Dans cette crise qui nous menace, voici donc la seule question qui se pose et pour eux et pour nous. Seront-ils des lords pour nous donner des lois, des ducs en vérité pour nous conduire, des princes incontestables pour être les premiers de dynasties nouvelles, sans appétit de lucre, et sans iniquité ? Sont-ils tombés si bas qu’ils ne puissent concevoir ces espérances ? N’ont-ils plus assez de cœur pour se lever et dire, chacun avec un clair regard anglais : Oui, de toute ma volonté, je gouvernerai, non pour Dieu et mon droit, mais suivant la devise originelle et véritable dont celle-ci n’est qu’une corruption : pour Dieu et pour le droit ! Je sais qu’il en est parmi eux, parmi vous, soldats d’Angleterre[1], je sais qu’il en est beaucoup qui sont capables de cette parole, et c’est en eux que nous mettons notre foi.
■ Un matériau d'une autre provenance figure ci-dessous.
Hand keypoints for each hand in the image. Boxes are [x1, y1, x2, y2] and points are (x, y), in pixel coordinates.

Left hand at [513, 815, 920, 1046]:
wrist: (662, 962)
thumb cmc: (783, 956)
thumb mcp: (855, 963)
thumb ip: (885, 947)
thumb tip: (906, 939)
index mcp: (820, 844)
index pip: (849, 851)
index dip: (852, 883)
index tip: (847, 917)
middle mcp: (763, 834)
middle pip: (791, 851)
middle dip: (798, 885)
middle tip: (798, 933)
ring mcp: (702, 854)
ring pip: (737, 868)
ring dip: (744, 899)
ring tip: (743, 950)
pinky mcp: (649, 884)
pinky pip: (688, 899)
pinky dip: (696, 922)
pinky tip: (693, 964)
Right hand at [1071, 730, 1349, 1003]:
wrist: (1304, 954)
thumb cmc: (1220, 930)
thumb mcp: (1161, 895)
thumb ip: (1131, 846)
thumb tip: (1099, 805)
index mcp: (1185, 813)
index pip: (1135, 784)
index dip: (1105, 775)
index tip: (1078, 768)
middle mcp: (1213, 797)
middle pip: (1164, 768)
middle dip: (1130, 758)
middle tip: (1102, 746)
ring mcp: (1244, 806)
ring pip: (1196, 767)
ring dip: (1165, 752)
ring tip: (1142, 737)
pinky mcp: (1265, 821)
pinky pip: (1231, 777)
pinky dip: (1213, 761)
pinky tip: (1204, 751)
Moi, l’un des humbles de votre pays[2], je vous le demande au nom de ces humbles, à vous, que je n’appellerai plus soldats, mais d’un nom plus vrai, chevaliers, équités d’Angleterre : combien êtes-vous, chevaliers errans par delà les anciens champs du danger, chevaliers patiens par delà les peines et les tâches de jadis, combien êtes-vous qui sachiez encore les devoirs antiques, éternels des chevaleries : vaincre le méchant et défendre le faible ? A ceux-là, rares ou nombreux, nous, le peuple anglais, nous faisons appel, pour qu’ils marchent à la rescousse de la misère,

  1. Ruskin s’adresse ici aux jeunes gens de l’école militaire de Woolwich, tous (en 1860) lords ou gentlemen.
  2. Parce que le père (très riche) de Ruskin était de classe marchande.